The report said the share of generic drugs is expected to surpass 85 per cent by 2025, which will further strengthen the dominance of local pharmaceutical companies in the market.
“The capacities of local companies are improving, and they are expanding their facilities and investing in research and development, which will help the sector grow,” said SM Shafiuzzaman, secretary-general of the Bangladesh Association of Pharmaceutical Industries (BAPI), a platform of about 250 local drug-markers.
He also said the availability of workforce is also an essential factor for the sector to flourish.
There is no difference in quality between original products and the generic products manufactured in Bangladesh, he said. “Bangladeshi pharmaceutical products have always maintained global standards.”
“The quality and global image of Bangladesh’s medicines are better than the generics produced in India and Egypt,” said Monjurul Alam, Beacon’s director for global business.
“Since our labour cost and utilities are cheaper than in many countries, our products are more affordable compared to other medicine manufacturing nations.”
The general people of Bangladesh can now afford medicines as their purchasing power has increased four times in the last 20 years, he said.
“Moreover, people are well aware of diseases now.
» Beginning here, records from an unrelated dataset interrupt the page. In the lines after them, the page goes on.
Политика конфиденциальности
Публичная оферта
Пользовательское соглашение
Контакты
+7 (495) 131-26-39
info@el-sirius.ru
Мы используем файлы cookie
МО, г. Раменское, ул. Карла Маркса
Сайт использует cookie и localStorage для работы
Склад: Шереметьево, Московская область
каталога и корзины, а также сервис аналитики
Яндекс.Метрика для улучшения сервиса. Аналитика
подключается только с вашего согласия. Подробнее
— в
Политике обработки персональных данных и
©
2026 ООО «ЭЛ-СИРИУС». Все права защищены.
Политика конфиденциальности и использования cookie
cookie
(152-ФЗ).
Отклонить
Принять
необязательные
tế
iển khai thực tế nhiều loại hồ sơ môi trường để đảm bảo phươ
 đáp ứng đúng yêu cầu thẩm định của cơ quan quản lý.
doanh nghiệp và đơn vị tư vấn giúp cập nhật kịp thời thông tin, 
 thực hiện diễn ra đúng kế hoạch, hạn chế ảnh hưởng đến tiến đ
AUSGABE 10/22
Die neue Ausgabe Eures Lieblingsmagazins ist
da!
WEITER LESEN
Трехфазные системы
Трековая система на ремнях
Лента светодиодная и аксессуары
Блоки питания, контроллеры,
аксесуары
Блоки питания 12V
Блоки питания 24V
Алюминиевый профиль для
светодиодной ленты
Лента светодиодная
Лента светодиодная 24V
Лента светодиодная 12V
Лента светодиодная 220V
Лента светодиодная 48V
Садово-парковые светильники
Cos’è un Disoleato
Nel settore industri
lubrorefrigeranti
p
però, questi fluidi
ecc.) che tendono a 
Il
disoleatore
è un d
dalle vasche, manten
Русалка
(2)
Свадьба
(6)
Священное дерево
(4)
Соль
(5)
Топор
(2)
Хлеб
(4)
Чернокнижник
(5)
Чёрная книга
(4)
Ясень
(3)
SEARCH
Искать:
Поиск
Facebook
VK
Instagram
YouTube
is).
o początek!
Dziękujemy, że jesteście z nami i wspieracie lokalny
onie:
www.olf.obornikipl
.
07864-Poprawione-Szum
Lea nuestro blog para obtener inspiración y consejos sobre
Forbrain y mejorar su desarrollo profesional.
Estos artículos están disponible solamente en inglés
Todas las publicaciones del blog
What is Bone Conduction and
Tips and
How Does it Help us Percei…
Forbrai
Chronic diseases are increasing, which need a regular intake of medicines. All these have triggered the domestic market to boom.”
Moreover, local companies are investing and developing dedicated facilities for specialised drugs for treating diseases such as cancer, he said.
“At least 10 to 15 facilities are producing products of international standards. We are now working on producing APIs. If we can start the API production, we can offer more advanced drugs at a more affordable price.”
The pharmaceutical industry has managed to grow its exports in the current fiscal on the back of steady demand for medicine amid the coronavirus-induced economic and health crises, which have decimated other major export sectors.
“Pharmaceutical products are essential for all countries. That is why the industry’s exports did not decline amid the Covid-19 outbreak. Rather, it rose.”
Pharmaceutical shipments soared 4.49 per cent year-on-year to $136 million in fiscal 2019-20 following improvements in product quality and policy support.
The industry is one of the handful of sectors that ended the fiscal year in the black when national exports fell 16.93 per cent.
The sector fetched $130 million in export earnings in fiscal 2018-19 and $103.46 million in fiscal 2017-18.
“As a least developed country, Bangladesh does not need to follow the patent, making it easy to formulate any generic drug locally,” said Ananta Saha, international business manager of Renata.
He said the population of Bangladesh is large, which is one of the main reasons for the local pharmaceutical industry’s rapid growth.
Regarding the export forecast, he said it would be achievable as it is easy to export pharma products from an LDC to another.
The efficiency of the local companies is improving, and they are expanding their manufacturing facilities, said Muhammad Halimuzzaman, deputy managing director and chief executive officer of Healthcare Pharmaceuticals.
Rabbur Reza, chief operating officer of the company, believes Bangladesh would be able to reach the export target for 2025 if the local sector continues to grow at the current rate.
However, he said Bangladesh has to wait until June next year to find out the pharmaceutical industry’s accurate growth rate, which will indicate whether the industry will be able to reach the $6 billion target by 2025.
The economic growth of the country is helping the sector grow faster, he said.
The rising purchasing power of the people and awareness about the treatment is working as a driving force for the sector, he added.